There are several lessons that one can quickly draw from the experience of the Days of Action and the fightback against right-wing populist regimes elsewhere. Clearly, without engaging the working class as a whole, in unions as well as communities, you can’t build a movement that can confront both employers and the government. Simply taking verbal pot shots at the obvious buffoonery of Ford (or Trump for that matter) doesn’t change anything. It simply emboldens their base.
There has be a series of alternative policies and approaches popularized across the working class that can address many of the workers who supported Ford and his party. Mass democratic movements of workers, women, indigenous, LGBTQ people, tenants, and more need to be ready to disrupt the workings of the system that Ford looks to impose. This won’t be easy.
The NDP (like the Democrats in the US) will include elements that can be part of any resistance movement. Some of the newly elected MPPs have excellent activist histories that have placed them decidedly to the left of the party’s leadership. They should be welcomed as allies.
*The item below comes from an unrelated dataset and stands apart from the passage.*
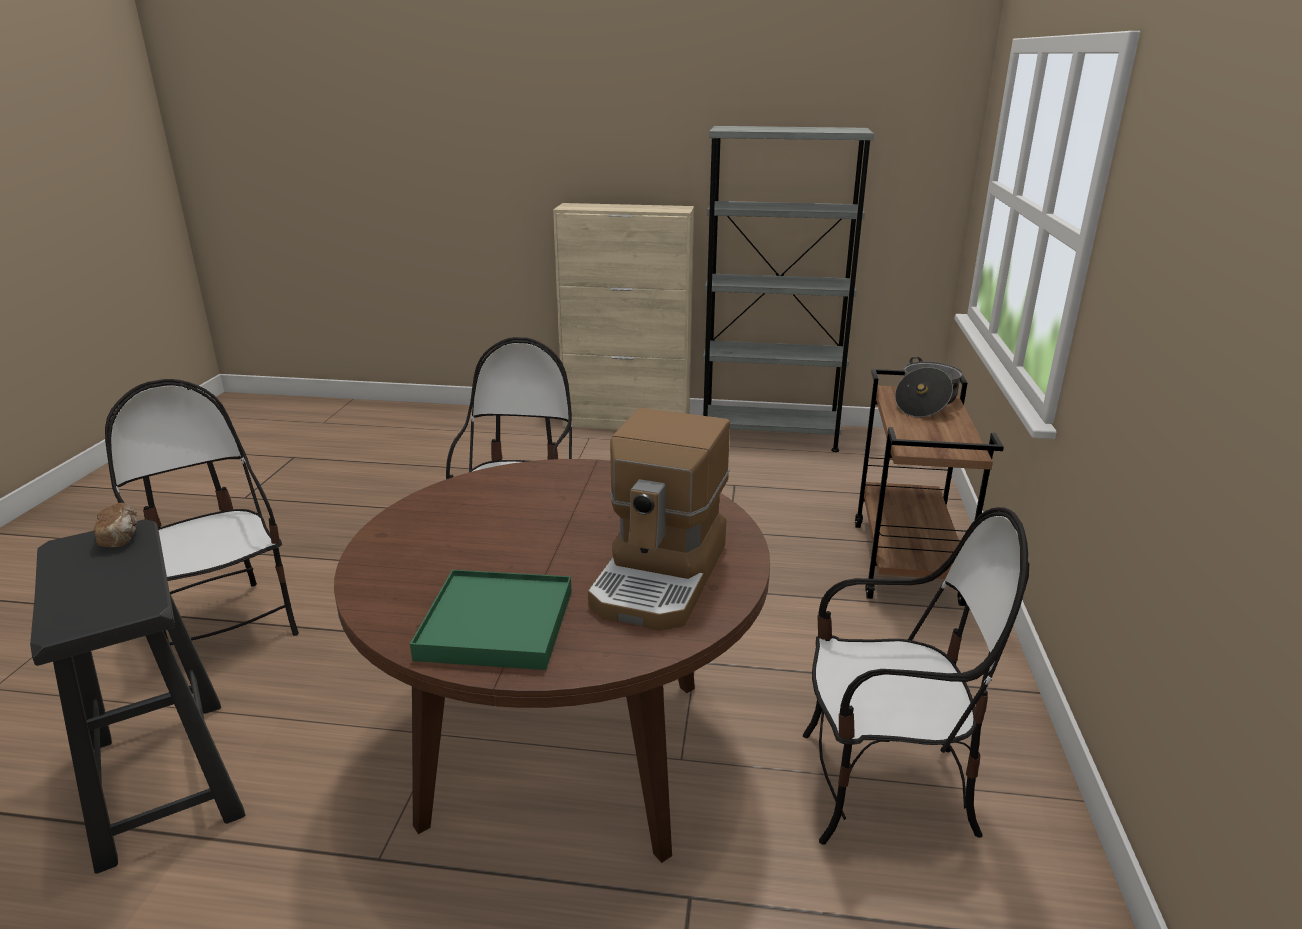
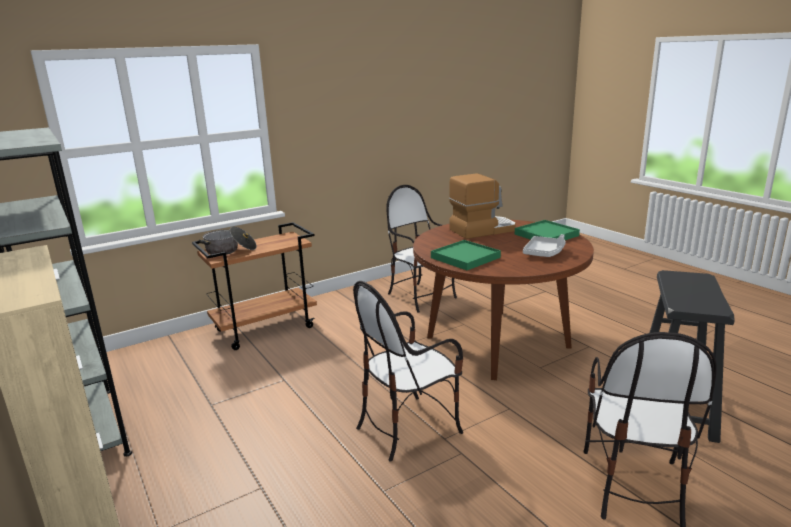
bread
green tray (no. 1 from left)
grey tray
On the other hand, the NDP has a history of limiting the space for left critiques and activism within its caucus. Leader Horwath has already made moves to limit the party’s role to being an official parliamentary opposition and a government-in-waiting. This doesn’t bode well for the NDP’s potential role in any movement.
But it is critical not to subordinate any movement’s autonomy or leadership to that of a moderate, electoral political party like the NDP. It is important to keep in mind that the latter only became the center of electoral opposition to Ford because of the collapse of the Liberals and the lack of any real left alternative.
Most important is to build what was completely lacking in the last major popular push against the Harris years: socialists have to work with allies to change the opinions and understanding of working people who look to the false solutions of Ford. This can’t be done in isolation, but as part of building an alternative resistance in unions, communities, and other working-class spaces and institutions.
It means combining socialist principles with deeper education about the causes and solutions to challenges posed by neoliberalism, along with learning about right-wing populism and its agenda. Socialists need to argue that a clear analysis of the conjuncture and of the nature of our forces and those on the other side is essential in building solid resistance. This has to be done inside and alongside unions and working-class institutions and spaces and social movements, around all kinds of issues that have a class component: housing, transportation, education, workplace issues, jobs, social programs, racism, sexism, homophobia, and more.
Upcoming municipal elections across Ontario in October provide a potential space to mobilize resistance across the province if the left can build sectoral networks around the above issues, in alliance with elected officials, candidates, and community and labor activists.
Socialist organizations and individuals are small and isolated. We can’t control the larger course of events, but we can contribute towards building a countermovement against Ford and the broader right-wing populist push he represents — a movement that can ultimately move from playing defense against these forces to offense.